* **EXERCISE**
Output the part of the records that opens with the line containing "family: Lycopodiaceae" and closes with the line containing "locality: Mt. Halcon, Mindoro", copying each of those lines exactly as it appears.

* **ENTRIES PROVIDED**

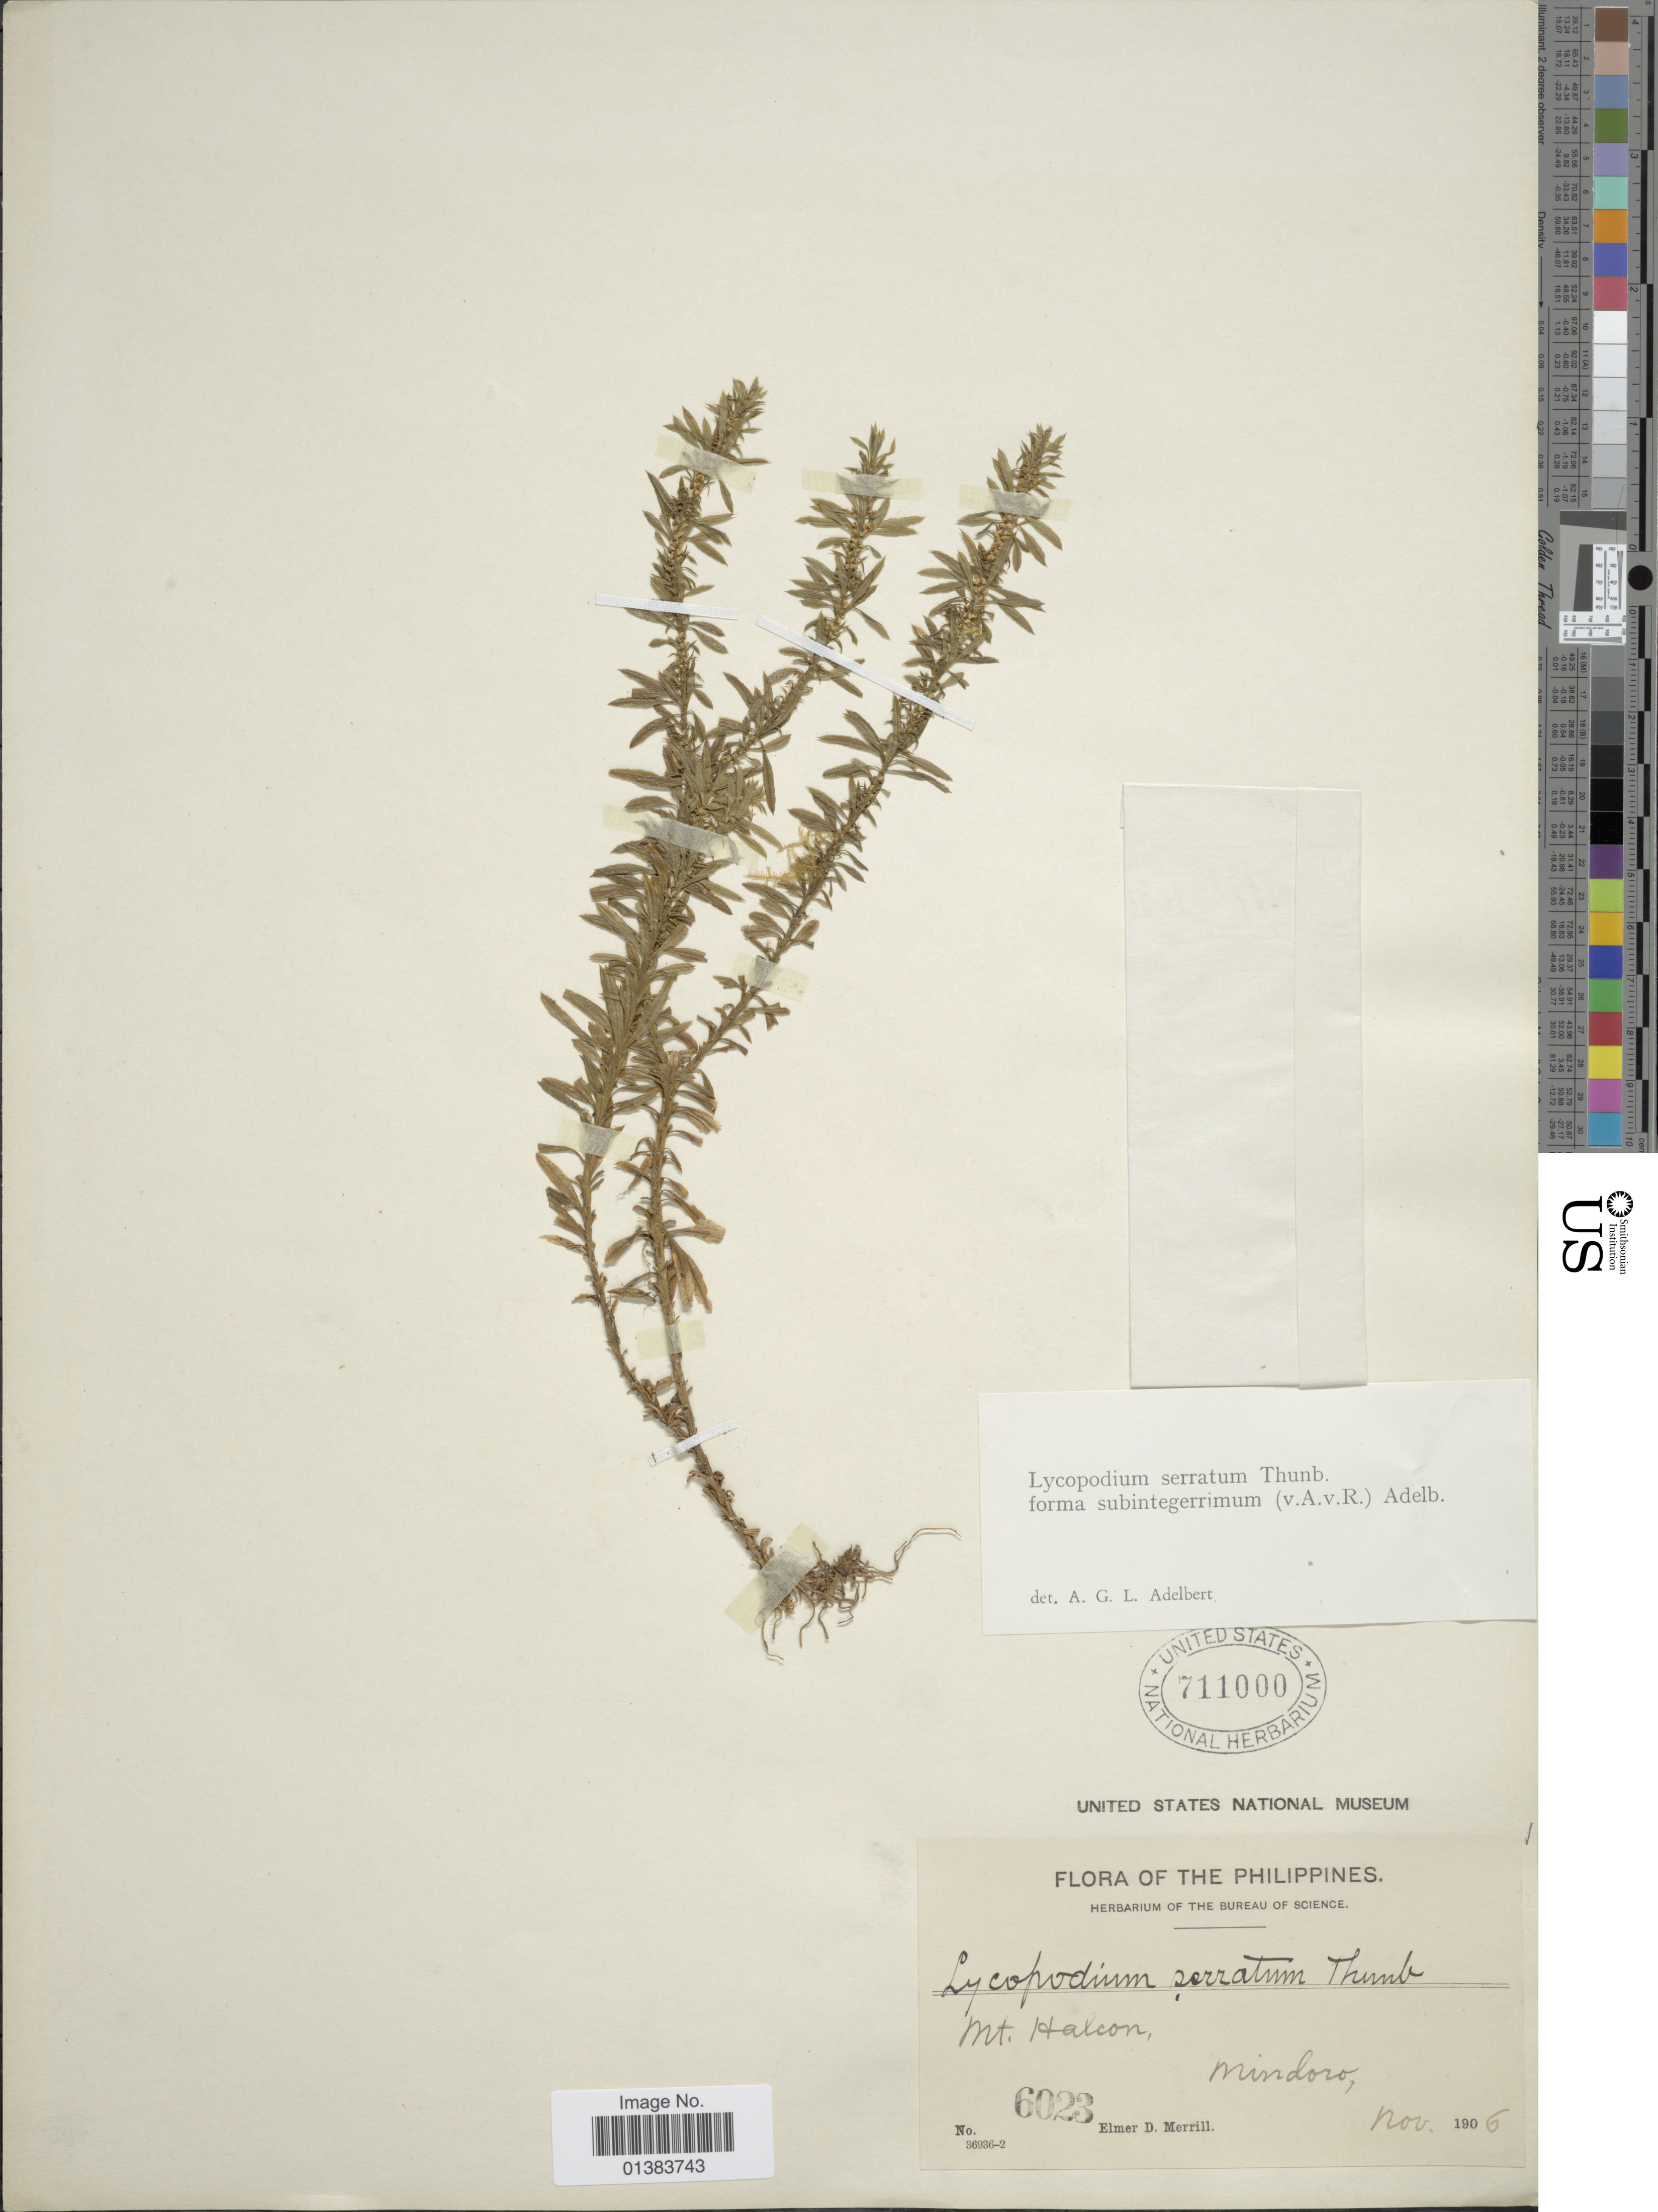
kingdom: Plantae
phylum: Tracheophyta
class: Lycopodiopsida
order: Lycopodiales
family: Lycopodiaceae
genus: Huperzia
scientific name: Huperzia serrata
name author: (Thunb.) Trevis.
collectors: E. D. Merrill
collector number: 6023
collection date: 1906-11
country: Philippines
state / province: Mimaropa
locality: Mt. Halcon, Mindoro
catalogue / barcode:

* * *

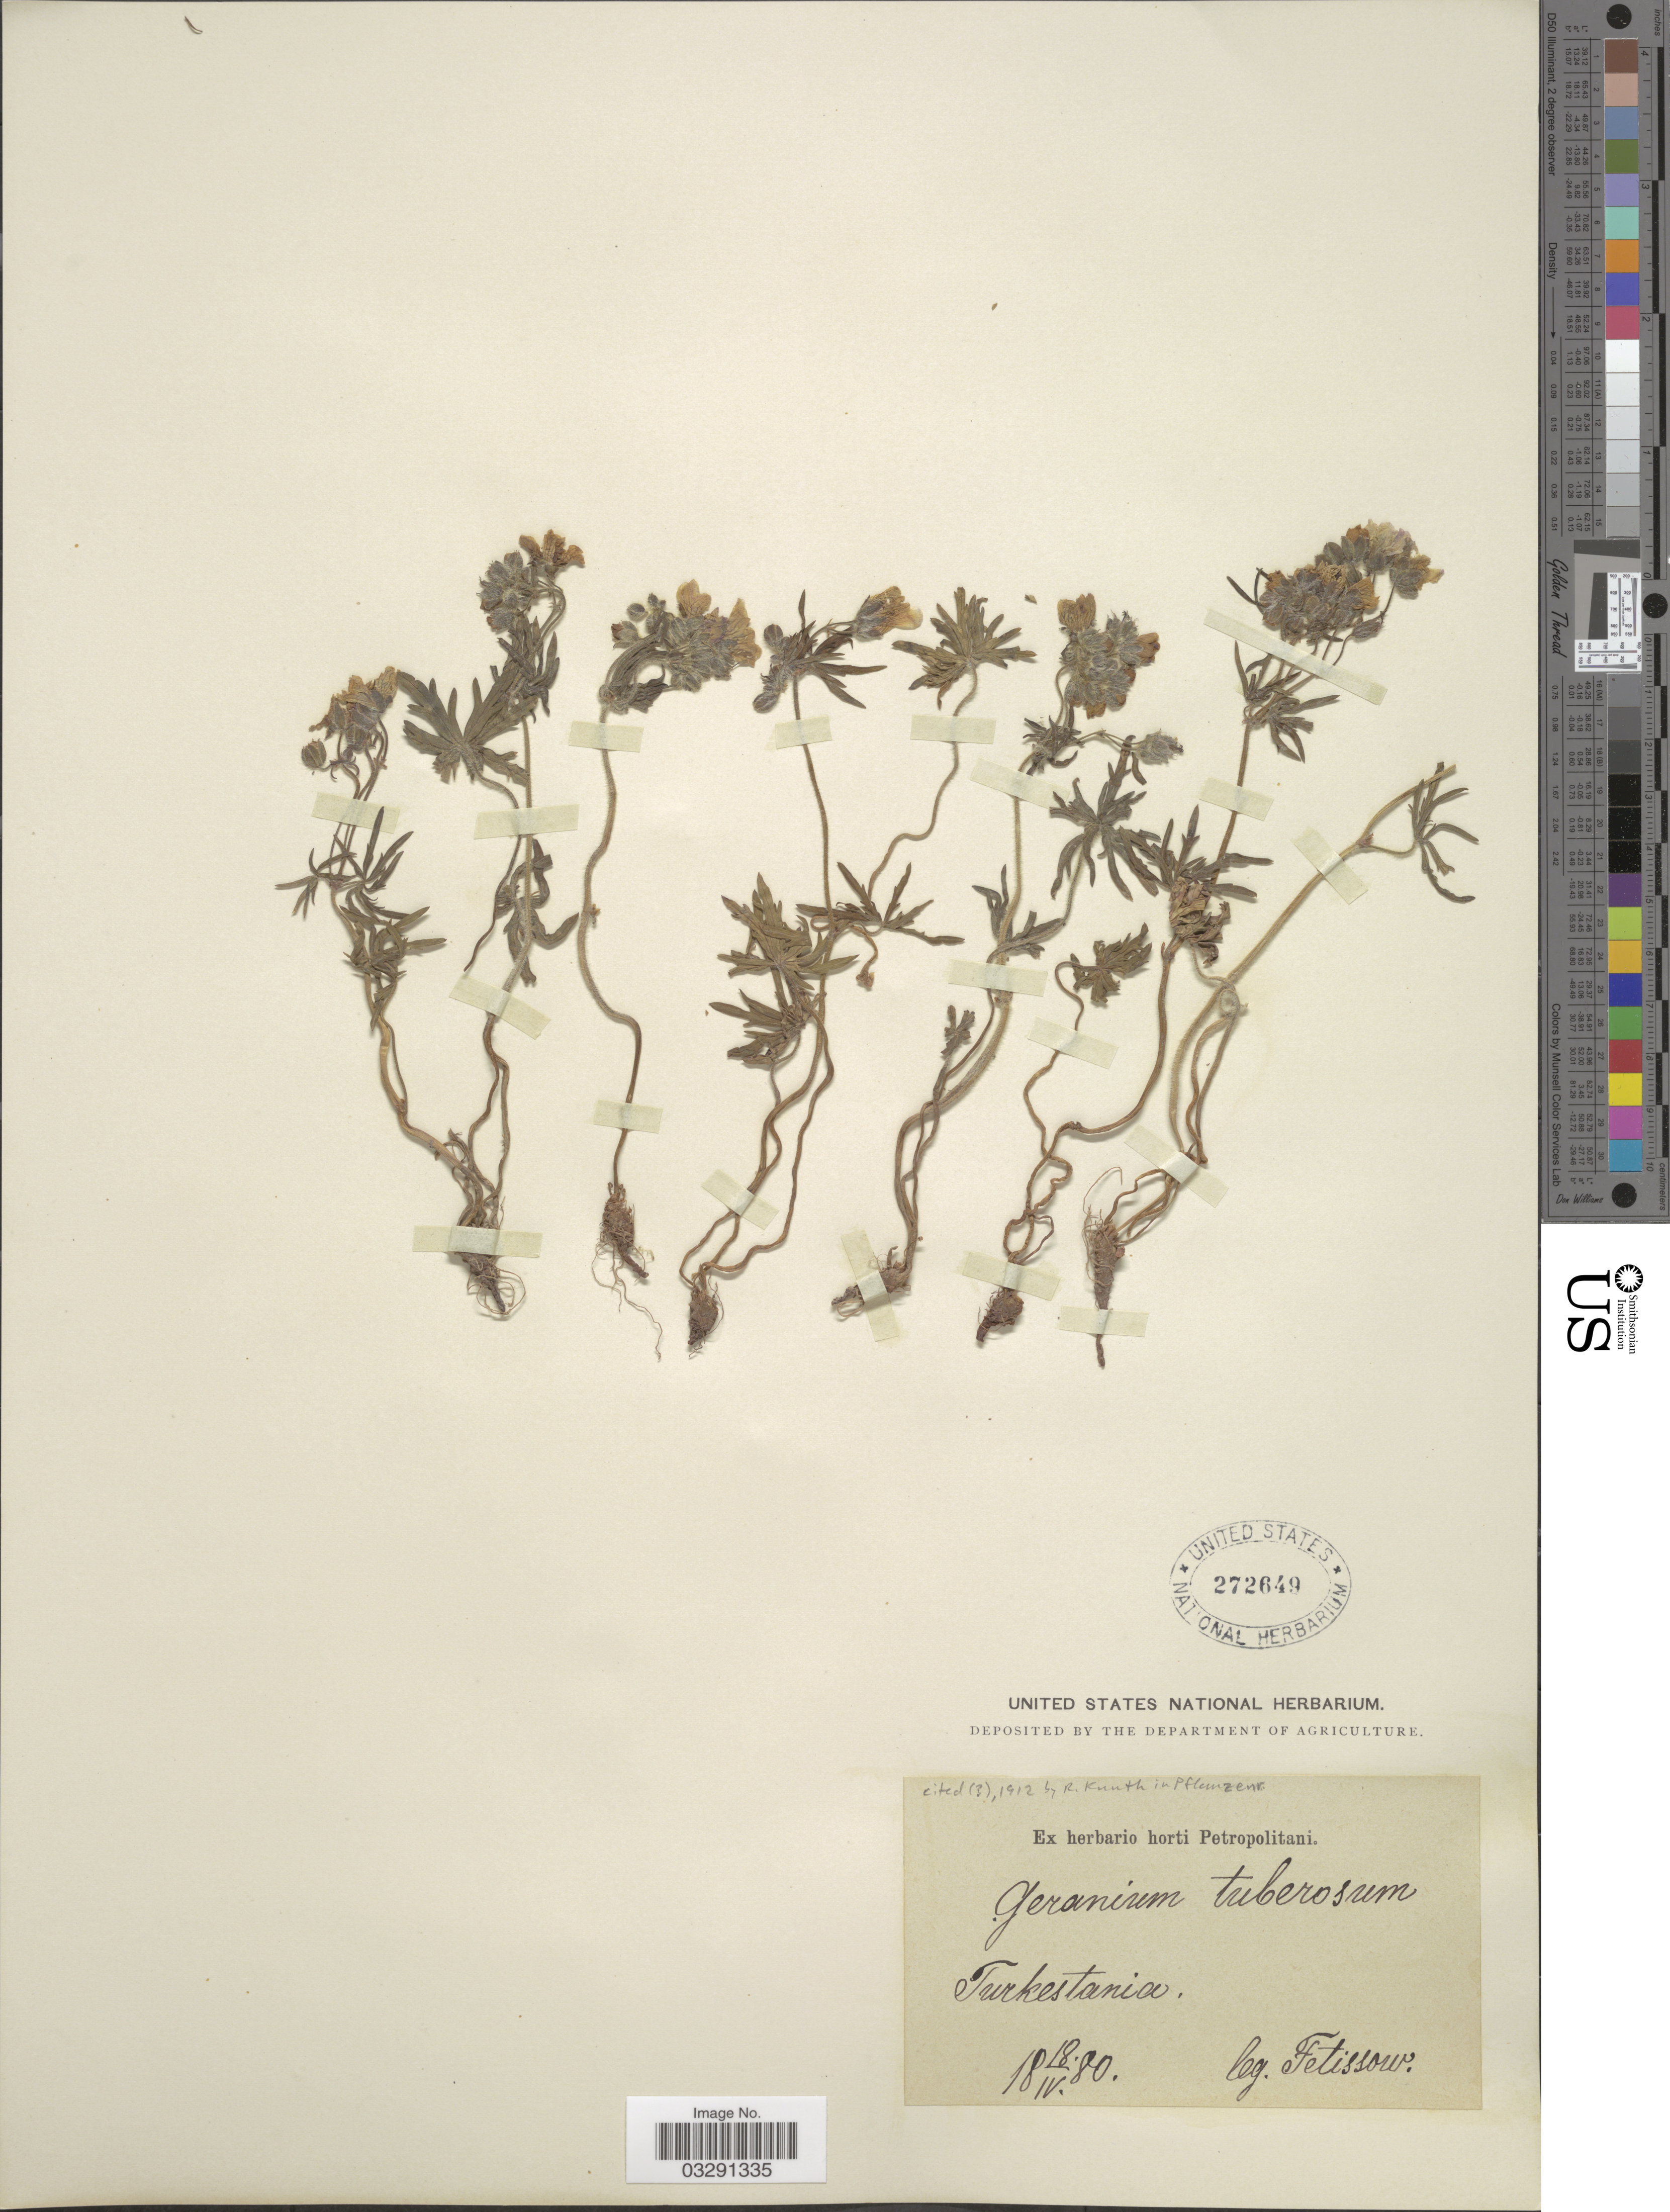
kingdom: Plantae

* **SOLUTION FOR THIS EXERCISE**
family: Lycopodiaceae
genus: Huperzia
scientific name: Huperzia serrata
name author: (Thunb.) Trevis.
collectors: E. D. Merrill
collector number: 6023
collection date: 1906-11
country: Philippines
state / province: Mimaropa
locality: Mt. Halcon, Mindoro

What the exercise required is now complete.